With logbias=throughput, the data itself is RMW/compressed/written inline with the write call. Then later, at TxG commit time, the metadata for this data is written out to the pool. The result is more fragmentation and potentially twice the IOPs necessary to fetch a block.

Small blocks are particularly painful for ZFS due to per-block metadata overhead. The cost of handling a 32K block is not significantly greater than that of handling a 16K one in many cases, and allows you to preserve more spatial locality. The combination of small blocks and indirect writes is the worst of all worlds, causing the most fragmentation and the poorest preservation of locality.

I would strongly recommend a configuration for your data volume along the lines of:
recordsize=32k
logbias=latency
primarycache=all
zfs_vdev_read_gap_limit=49152

It is rare that “primarycache=metadata” will be beneficial, even with workloads you wouldn’t think would gain anything from the caching. I’d highly recommend avoiding it while you dial in a configuration. You should not usually need to keep your ARC completely clean so that metadata can fill it.

Set zfs_immediate_write_sz=65536 or so to cause no writes to be done with indirect sync.
If you get problems with excessive RMW during TxG commit, rate limit it with zfs_sync_taskq_batch_pct.

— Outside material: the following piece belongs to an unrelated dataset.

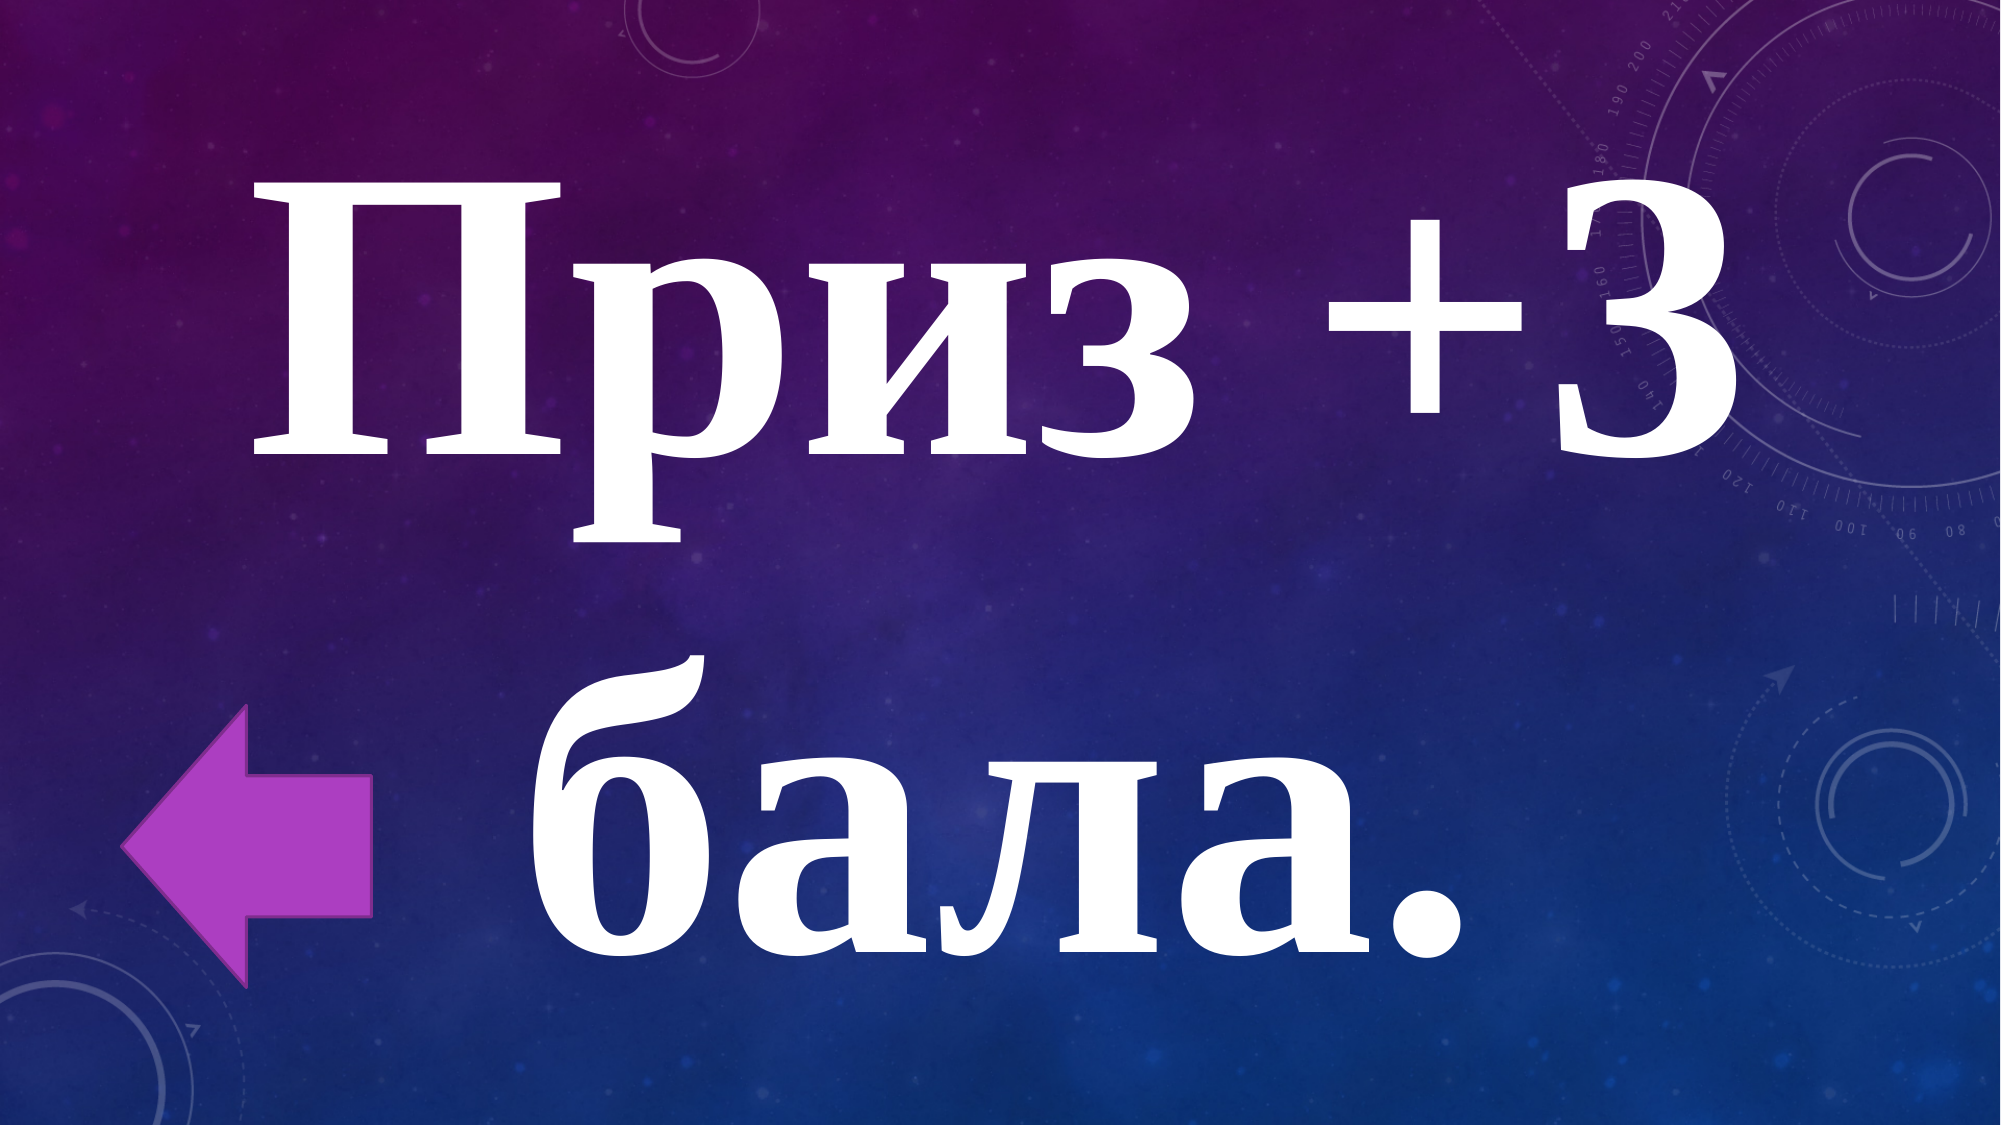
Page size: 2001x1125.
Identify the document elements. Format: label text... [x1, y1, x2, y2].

Hope this helps and that you give this a try.

Janet Campbell

I’m glad it may help.

Basically, the downside to logbias=latency with ZIL blocks in your main disk is that you “double write” onto the same storage, potentially decreasing possible throughput etc.

However, this is often portrayed as worse than it is. Compression reduces the size of data written out, and data is refactored into recordsize blocks so while it’s kind of “double write”…it’s far far away from “double IOP”. The TxG commit writes are relatively low priority and easily shape themselves around other I/O.

The fact is, if you’re doing something throughput-intensive, you shouldn’t be doing it fully synchronously. It’s rare that you run into that need. The reason that logbias=throughput exists is really for large systems with plenty of disks and a SLOG, so if they have a badly behaved application that doesn’t need to be fast, it can be contained and not trash SLOG responsiveness for everyone else.